Pick out every line in the data below that contains the word "What", and copy each of those lines in full.

* * *

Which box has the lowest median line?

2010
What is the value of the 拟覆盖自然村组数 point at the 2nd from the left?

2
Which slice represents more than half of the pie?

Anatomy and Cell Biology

* * *

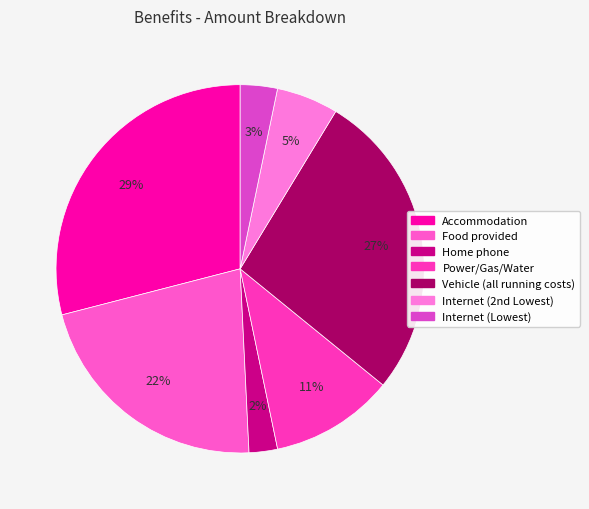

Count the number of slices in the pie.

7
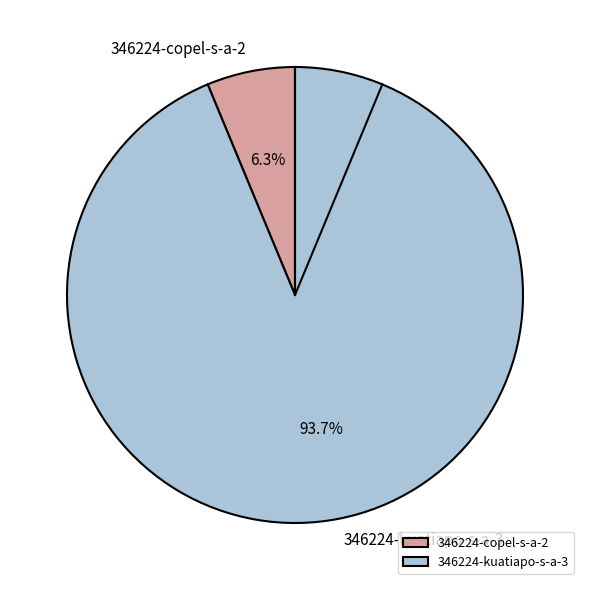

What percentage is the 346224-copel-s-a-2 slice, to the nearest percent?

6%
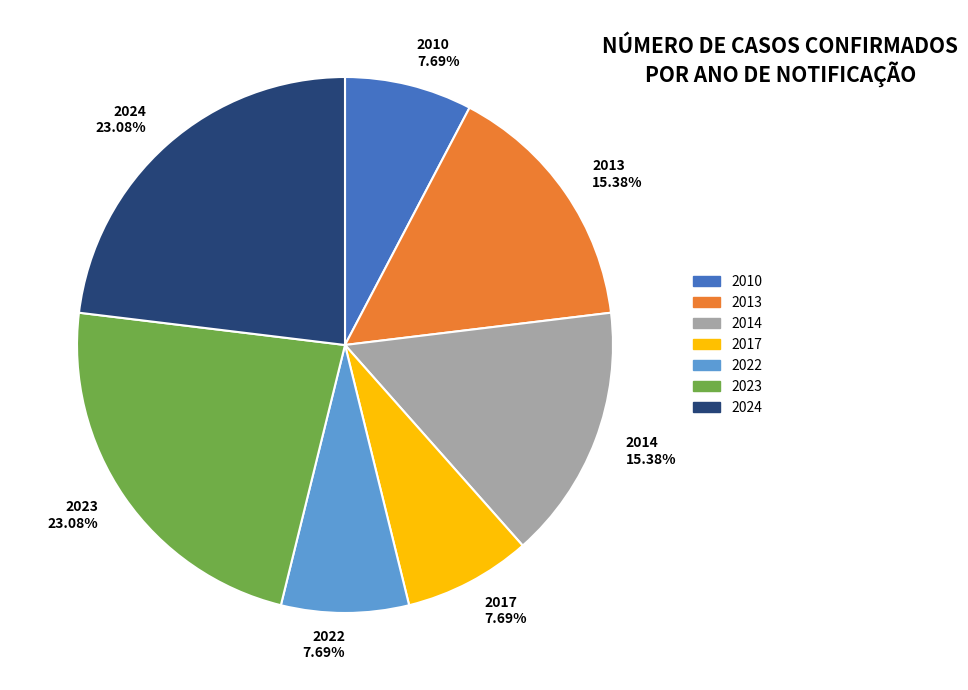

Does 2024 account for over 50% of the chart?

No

* * *

▶ _Solution for this task_
What is the value of the 拟覆盖自然村组数 point at the 2nd from the left?
What percentage is the 346224-copel-s-a-2 slice, to the nearest percent?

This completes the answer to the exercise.